Corée du Sud : l'ancienne présidente Park Geun-hye sera rejugée

Des soutiens de l\'ex-présidente sud-coréenne Park Geun-hye à Séoul, le 6 avril 2018.
Des soutiens de l'ex-présidente sud-coréenne Park Geun-hye à Séoul, le 6 avril 2018. (JUNG YEON-JE / AFP)

Première femme élue présidente, Park Geun-hye, 67 ans, avait été arrêtée en mars 2017. Elle a été condamné à 25 ans de prison, notamment pour corruption et abus de pouvoir, mais cette décision a été cassée par la Cour suprême.

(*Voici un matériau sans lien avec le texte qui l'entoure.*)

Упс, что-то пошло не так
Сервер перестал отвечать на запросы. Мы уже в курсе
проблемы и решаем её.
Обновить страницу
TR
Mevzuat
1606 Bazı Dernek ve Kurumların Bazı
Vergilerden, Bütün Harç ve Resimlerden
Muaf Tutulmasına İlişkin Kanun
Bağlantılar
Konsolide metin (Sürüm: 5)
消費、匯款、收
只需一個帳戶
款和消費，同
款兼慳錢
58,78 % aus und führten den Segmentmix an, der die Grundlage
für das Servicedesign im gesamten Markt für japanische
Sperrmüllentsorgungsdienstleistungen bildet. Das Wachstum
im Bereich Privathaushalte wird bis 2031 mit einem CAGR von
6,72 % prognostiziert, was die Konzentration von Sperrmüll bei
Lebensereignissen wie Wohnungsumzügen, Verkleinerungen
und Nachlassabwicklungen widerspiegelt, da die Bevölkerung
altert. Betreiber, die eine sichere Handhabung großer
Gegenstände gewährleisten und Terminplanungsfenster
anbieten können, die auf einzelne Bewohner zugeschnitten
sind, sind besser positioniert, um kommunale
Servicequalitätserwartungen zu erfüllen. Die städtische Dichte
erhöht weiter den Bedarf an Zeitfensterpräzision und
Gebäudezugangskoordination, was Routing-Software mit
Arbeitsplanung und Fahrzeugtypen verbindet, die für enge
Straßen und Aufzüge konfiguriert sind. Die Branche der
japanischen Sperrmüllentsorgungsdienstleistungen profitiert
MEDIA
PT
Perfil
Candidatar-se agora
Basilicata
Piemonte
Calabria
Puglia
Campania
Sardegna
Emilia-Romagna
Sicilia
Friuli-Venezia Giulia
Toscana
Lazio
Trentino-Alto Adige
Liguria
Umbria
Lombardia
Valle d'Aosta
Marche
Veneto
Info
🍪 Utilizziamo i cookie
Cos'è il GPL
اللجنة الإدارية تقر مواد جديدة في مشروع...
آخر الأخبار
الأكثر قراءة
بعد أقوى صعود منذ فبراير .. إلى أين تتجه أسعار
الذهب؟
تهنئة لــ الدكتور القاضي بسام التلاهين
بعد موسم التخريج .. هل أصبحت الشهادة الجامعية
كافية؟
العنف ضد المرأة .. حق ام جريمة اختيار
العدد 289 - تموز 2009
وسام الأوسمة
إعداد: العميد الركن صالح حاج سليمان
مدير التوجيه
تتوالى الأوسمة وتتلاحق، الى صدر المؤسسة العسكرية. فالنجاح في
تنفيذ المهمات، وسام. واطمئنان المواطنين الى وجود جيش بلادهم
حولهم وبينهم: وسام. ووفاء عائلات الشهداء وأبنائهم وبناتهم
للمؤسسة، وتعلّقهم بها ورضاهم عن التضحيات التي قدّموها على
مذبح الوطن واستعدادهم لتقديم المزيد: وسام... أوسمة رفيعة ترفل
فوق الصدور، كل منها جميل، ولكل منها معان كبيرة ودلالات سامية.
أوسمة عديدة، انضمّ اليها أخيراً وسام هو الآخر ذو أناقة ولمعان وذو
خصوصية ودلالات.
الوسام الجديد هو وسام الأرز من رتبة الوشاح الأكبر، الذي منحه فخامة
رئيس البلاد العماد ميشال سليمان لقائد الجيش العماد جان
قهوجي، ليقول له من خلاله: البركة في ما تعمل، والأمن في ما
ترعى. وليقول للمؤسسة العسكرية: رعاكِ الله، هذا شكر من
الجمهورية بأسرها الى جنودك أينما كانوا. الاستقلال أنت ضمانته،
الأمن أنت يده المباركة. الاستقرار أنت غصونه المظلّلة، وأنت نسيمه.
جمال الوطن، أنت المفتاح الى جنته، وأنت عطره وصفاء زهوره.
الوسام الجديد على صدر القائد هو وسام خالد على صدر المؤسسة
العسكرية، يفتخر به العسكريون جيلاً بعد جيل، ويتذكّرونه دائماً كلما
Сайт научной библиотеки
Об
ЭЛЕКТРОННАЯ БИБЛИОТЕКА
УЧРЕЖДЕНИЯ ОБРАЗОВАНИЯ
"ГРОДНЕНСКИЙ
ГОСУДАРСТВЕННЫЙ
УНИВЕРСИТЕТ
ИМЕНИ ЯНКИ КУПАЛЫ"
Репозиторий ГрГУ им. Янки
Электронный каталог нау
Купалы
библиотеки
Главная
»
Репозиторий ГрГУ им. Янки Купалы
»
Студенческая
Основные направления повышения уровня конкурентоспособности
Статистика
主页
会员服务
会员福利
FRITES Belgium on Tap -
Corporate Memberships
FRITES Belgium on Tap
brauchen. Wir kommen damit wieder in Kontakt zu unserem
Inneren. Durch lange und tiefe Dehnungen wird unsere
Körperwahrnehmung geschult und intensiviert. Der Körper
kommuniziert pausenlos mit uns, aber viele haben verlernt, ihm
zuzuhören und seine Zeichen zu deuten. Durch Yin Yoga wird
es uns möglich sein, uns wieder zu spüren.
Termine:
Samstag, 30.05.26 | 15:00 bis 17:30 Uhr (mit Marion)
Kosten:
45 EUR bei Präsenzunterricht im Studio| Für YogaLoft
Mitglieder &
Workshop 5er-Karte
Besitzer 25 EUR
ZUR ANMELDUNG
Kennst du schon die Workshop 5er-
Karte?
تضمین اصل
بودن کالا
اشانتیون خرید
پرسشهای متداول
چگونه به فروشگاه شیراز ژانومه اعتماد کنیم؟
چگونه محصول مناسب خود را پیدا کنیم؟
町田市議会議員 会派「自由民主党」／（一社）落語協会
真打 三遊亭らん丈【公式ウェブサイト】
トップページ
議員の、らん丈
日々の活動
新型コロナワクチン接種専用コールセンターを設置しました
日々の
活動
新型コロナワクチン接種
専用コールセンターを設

La Cour suprême sud-coréenne a cassé, jeudi 29 août, la condamnation de l'ex-présidente Park Geun-hye et de l'héritier de l'empire Samsung Lee Jae-yong dans un retentissant scandale de corruption et ordonné qu'ils soient rejugés. Arrivée au pouvoir en 2013, Park Geun-hye avait été destituée en 2017 dans la foulée de cette affaire qui lui avait valu d'être condamnée en appel à 25 années de prison.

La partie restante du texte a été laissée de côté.